At AMD, our mission is to build great products that accelerate next-generation computing experiences—from AI and data centers, to PCs, gaming and embedded systems.
Requirements
- Languages: Python, C, C++, Linux Shell scripting.
- Frameworks/Libraries: TensorFlow, PyTorch, ONNXRT
- Tools: Prior experience with Linux, Docker, Kubernetes,SLURM, LLVM compilers
- Good experience with complex computer systems used in AI, HPC deployments, backend network designs in RDMA clusters
- Experience in validating complex AI infrastructure - GPUs, networking, ROCEv2, UEC, running benchmark tests like IBPerf benchmarking, RCCL/NCCL.

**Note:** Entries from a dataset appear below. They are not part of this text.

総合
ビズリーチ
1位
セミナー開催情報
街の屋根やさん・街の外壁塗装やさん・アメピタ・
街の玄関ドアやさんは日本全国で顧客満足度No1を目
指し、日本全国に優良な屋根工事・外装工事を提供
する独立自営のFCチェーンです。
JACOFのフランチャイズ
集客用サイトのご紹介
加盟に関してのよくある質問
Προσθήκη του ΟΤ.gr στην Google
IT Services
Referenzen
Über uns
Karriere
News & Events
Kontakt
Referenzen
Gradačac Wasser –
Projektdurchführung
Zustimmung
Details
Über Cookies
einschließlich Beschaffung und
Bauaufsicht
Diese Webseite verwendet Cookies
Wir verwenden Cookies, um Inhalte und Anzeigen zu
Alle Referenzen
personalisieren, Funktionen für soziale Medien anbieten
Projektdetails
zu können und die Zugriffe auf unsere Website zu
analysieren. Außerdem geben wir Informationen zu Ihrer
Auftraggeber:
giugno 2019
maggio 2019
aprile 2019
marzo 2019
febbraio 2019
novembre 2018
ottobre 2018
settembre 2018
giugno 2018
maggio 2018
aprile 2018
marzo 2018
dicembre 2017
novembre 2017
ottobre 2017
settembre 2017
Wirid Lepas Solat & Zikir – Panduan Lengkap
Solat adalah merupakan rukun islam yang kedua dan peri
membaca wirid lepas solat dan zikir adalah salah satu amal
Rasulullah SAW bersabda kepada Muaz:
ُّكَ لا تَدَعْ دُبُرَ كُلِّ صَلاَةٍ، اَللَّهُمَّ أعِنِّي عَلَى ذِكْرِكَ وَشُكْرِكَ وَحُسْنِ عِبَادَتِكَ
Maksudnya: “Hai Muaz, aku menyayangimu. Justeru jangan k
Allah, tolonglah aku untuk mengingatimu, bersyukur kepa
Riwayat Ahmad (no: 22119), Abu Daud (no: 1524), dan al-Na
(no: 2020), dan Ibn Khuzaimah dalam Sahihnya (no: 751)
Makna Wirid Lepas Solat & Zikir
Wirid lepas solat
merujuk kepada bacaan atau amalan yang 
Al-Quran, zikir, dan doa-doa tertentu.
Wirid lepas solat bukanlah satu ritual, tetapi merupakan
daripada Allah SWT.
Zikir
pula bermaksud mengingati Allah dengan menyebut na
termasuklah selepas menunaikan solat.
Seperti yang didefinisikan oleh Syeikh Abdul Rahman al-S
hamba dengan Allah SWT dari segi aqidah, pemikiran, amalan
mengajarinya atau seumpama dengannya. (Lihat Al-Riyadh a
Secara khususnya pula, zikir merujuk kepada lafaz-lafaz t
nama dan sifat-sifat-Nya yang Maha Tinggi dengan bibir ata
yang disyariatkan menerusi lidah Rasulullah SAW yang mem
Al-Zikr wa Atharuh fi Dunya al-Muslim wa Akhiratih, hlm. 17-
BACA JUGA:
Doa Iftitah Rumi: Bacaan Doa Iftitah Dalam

- Experience with performance profiling of CPUs, GPUs and debugging complex compute, network, storage problems.
Responsibilities
- Work with AMD’s architecture specialists to validate AI solutions for distributed training and inference workloads with AMD's ROCM software
- Build cluster scale automation for distributed training and inference workloads
- Reproduce field defects and develop appropriate tests to prevent future issues.
- Design, develop and deploy testing tools and automation libraries necessary to perform testing.
- Lead the adoption of tooling and industry best practices by means of advocacy and outreach to help our development communities level up.
- Other duties as assigned
Other
- Bachelor's Degree or higher in Computer Science or related quantitative field.
- An advanced degree or equivalent practical work experience is a plus.
- This role is not eligible for visa sponsorship.
- Able to communicate effectively and work optimally with different teams across AMD.
- Leadership skills to drive sophisticated issues to resolution.